Jeannine Hill Fletcher: It’s fascinating that you describe your chair as being one of the first in terms of establishing some of that diversity, because when I was looking for a graduate program in 1994, Harvard Divinity School was one of the few places where I could study at the intersection of women’s studies and religion and religious diversity, so the religious diversity was already there conceptually, but you’re describing something quite different. You’re describing what happens when you place diversity at the center of your theological project.

Francis Schüssler Fiorenza: That’s an excellent way of explaining it. Religious diversity was present at the Center for the Study of World Religions, but it was apart from the School itself. The question became how to move it from an outside institute and make it part of both the doctoral program and the ministerial program themselves.

Jeannine Hill Fletcher: In light of these challenges and changes, do you see theology as a viable discipline moving forward? What are your hopes for the future of theology?

Francis Schüssler Fiorenza: I think part of theology being viable is for it to be a more interdisciplinary way of going forward. In other words, if you’re going to talk about colonialization and decolonialization, you really have to be familiar with that literature. If you’re going to be involved with critical race theory, you have to be familiar with it, and you have to realize how your own institution is implicated. We’ve been grappling with this at HDS as an institution.

This also brings me back to Rahner. In Foundations of Christian Faith, he starts out with the question, “What is the ultimate meaning of life?” And it comes upon us as a mystery. We could give it various names. Maybe “God,” “primordial groud,” or “abyss” is the appropriate name. But it comes first and foremost as an unknown, and we turn to our religious history to learn. That’s an aspect of Rahner’s theology that could be useful to us now. Rahner has an essay where he talks about how the church is not the object of faith in the way that God is, and we really have to emphasize that. That’s an important part of what doing theology is about. It’s my hope that the Divinity School could be an appropriate place to do so.

Jeannine Hill Fletcher: So theology is about the ultimate meaning of life and the mystery that surrounds us and our exploration into that, but it’s also about who we are to become as human beings. Wrestling with the oppression that theology has been a part of and wrestling with decolonial realities is a necessary element of our search for that ultimate meaning and truth.

Francis Schüssler Fiorenza: Right. And even though he didn’t make those moves explicitly, a lot of this work is still a continuation of Rahner—it’s bringing him to fruition.
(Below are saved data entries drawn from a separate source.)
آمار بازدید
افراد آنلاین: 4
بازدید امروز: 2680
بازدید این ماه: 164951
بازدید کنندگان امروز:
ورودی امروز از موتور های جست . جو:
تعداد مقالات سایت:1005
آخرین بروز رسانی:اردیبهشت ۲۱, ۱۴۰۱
Jeannine Hill Fletcher: As we close, I remember one piece of advice that you gave me when I was a young scholar at HDS. You said, “Write a lot. Publish a lot. And then don’t be afraid to look back and maybe even laugh at what you wrote when you were younger because you’re always evolving. You’re always exploring these ideas in new ways.” What kinds of advice do you give to folks who are in the middle of their theological projects now as they’re looking forward? And what hopes do you have for your students?

Francis Schüssler Fiorenza: I would say I give that advice that I gave you to everyone, though I have to admit that I stole that advice from Rahner. It was the advice his older brother gave him. But I understand that advice to mean you really have to be yourself and discover yourself through this process of revision. As for my hopes, I hope that some of my students—including you—will continue developing their own voices and go down paths I’ve never gone down. And I hope your students will do the same.

I think that this will contribute to the globalization and decolonization of theology—through social and geographical diversity of viewpoints. And I think the same is true at Harvard Divinity School. We have to look forward to HDS becoming even more diverse than it has been, although I think it’s been one of the more diverse divinity schools in the country. I’ve been happy at Harvard Divinity School, and I look forward to seeing how it continues to transform and change.